Bit of a different blog this time. One area that we sort of work at the fringes of when we make our websites is SEO (Search Engine Optimisation). Our responsibilities typically begin and end at creating a well-coded template that gives users the tools to add content to their websites without having to worry about the technical side of things.
However, one thing that keeps coming up is customers wondering what they can do to make their website more visible. This is where SEO enters, but not necessarily where all the answers lie.
Lots of SEO companies promise the world and act as though it’s the most complicated procedure known to man. Just keep paying them money and next week, you’ll be ranking number one. It’s true, one can use so called “black hat” SEO tactics to boost a website’s ranking very quickly. This involves exploiting some hole in Google’s search algorithm to trick it into thinking your site is more popular than it is. This can work for a while. Then Google changes their algorithm and removes this hole, and if you’re still using this exploit when they do, you risk losing your ranking entirely.
If your website is serving a very niche market, or you’re only trying to target a very specific set of keywords, it’s possible that you could improve your ranking considerably by just making sure your site is as optimised as it can be for that market / set of keywords. This is “white hat” SEO. Don’t be led to believe that this is difficult though. It can certainly be time consuming (depending on how large your website is), but it is not difficult. There’s some fairly simple rules to follow
- Page Titles – Make sure these are set correctly (and not just ‘Home’ and ‘About Us’. An easy first step is just to ensure your home page title includes the keywords you’re trying to rank for “My Company – My Keywords”
- Page Descriptions (or “Meta Description”) – Make sure these are unique for every page of the website and relevant to the content on the page. Google does use these in its results, so make them as useful and eye catching as possible!
- Headings – Google does use headings to determine what a page is about, so you have a main header (or “h1” tag, to get technical) on every page that succinctly describes the content. Make sure there’s only one “h1” tag on every page.
- Menus – Make sure these are text based (ie no flash or image based menus) so that Google can crawl your site properly
- Keywords – Ensure you use the terms you’re trying to rank for in the page (especially the front page) a few times. However – don’t go overboard here. As long as you’re trying to rank for something relevant to your business, it should be entirely possible to do this without thinking really. Just filling the page with those words won’t help (and could well hurt your ranking)
- Create a Site Map – This one may sound complicated, but all popular CMS systems (Wordpress / Joomla / Drupal etc) have tools that will do this for you in one click. Then, setup Google’s “Webmaster Tools” on your website, and submit a copy of your sitemap to them.

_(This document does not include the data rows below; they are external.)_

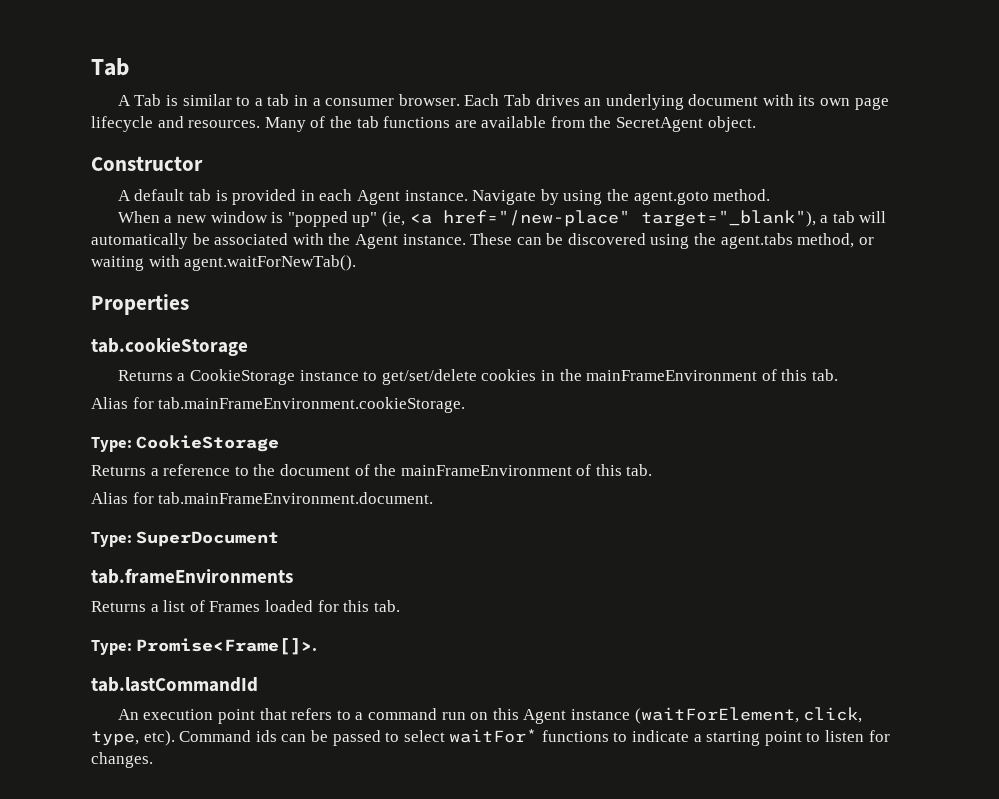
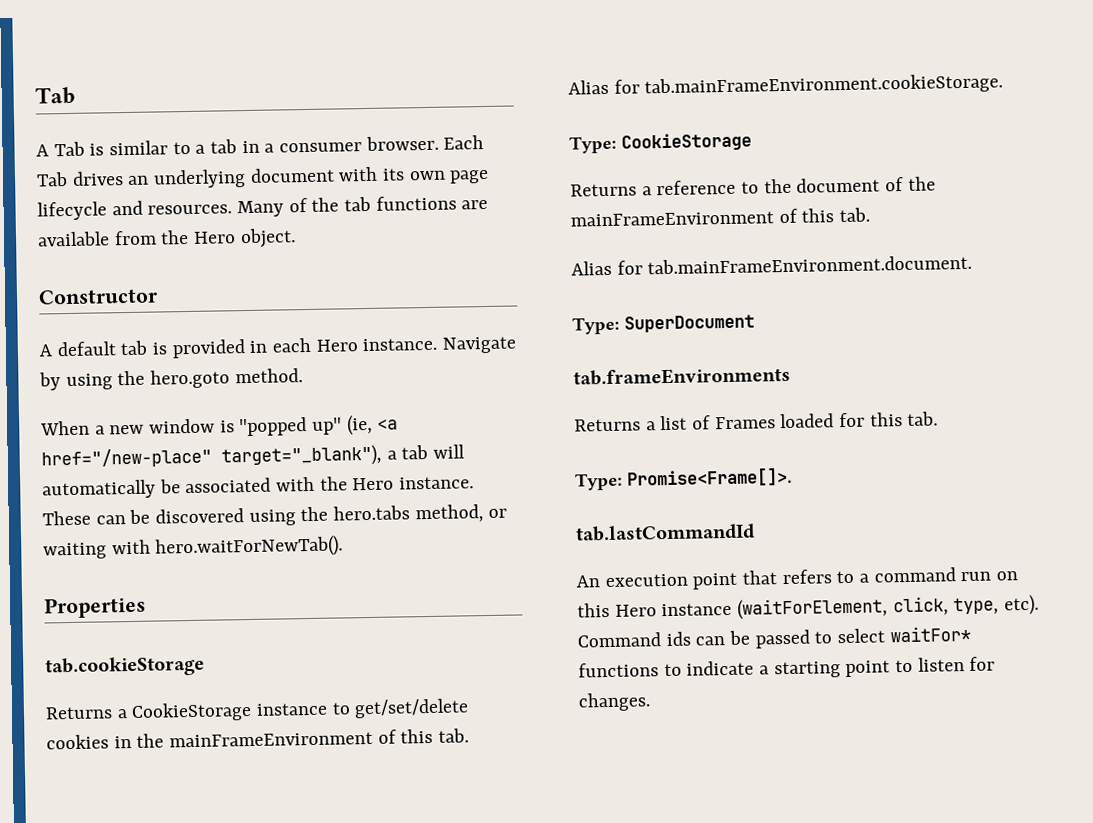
[616,117,704,132] SecretAgent -> [193,231,237,244] Hero
[356,190,400,205] Agent -> [315,339,358,352] Hero
[633,191,709,205] agent.goto -> [150,369,231,389] hero.goto
[354,234,398,249] Agent -> [352,477,395,491] Hero
[720,233,793,249] agent.tabs -> [333,505,411,521] hero.tabs
[184,255,357,271] agent.waitForNewTab(). -> [155,535,344,559] hero.waitForNewTab().
[523,709,567,724] Agent -> [614,604,657,617] Hero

If any of that seems daunting, then it’s certainly worth getting an SEO company to give your site the once over to check you have those bases covered. There’s a few other little optimisations that can have an effect like site speed, but follow the rules above, and you should be most of the way there.
So you’ve optimised your site to within an inch of its life, and you're still not ranking where you want on Google. Well, then you may well have forgotten the most important bit about your website. Content. You can use every SEO trick under the sun, but unless you have something on your website that people are interested in, it’s all for nothing. Even if your SEO is working well and you’re ranking at the top of Google, if people don’t find what they’re after, they’re just going to move on to your lower ranking competitor’s site anyway.
These days, this is probably the best place to start when creating your website. Unless you’re doing something very niche, your first step should be to analyse your competitors’ websites and then work out how your website can be better than theirs. A great website design can help, but this needs to be coupled with content that people want to read / listen to / watch / interact with. Just plonking a website on the internet and then sitting back and waiting for the money to start rolling in is not going to work. You need to be constantly evolving your site – creating new and exciting content to keep people coming back for more. Blogs, members only areas, videos, podcasts… the list is endless. Just make sure your website is better than your competition, and you’re most of the way there.
The other side to this is inbound links. This is actually more important than the content in many ways. Google places huge importance on how many links there are to your website from other people’s website (and the more high profile those websites are, the most influential those links will be on your rankings). However, it is somewhat of a chicken and egg situation, and the content is something you CAN control, so it’s a better place to start. Hopefully, if your website is good enough, people will then start linking to it of their own accord. Depending on how competitive your marketplace is, you may need to think about a marketing campaign at this point to create the initial interest in your website, and then, hopefully, things will grow from there.
The short version of all that is SEO is not an end in and of itself. Create a great website, make sure you’ve covered the SEO basics, and then use marketing as a final push if necessary. That’s all there is to it!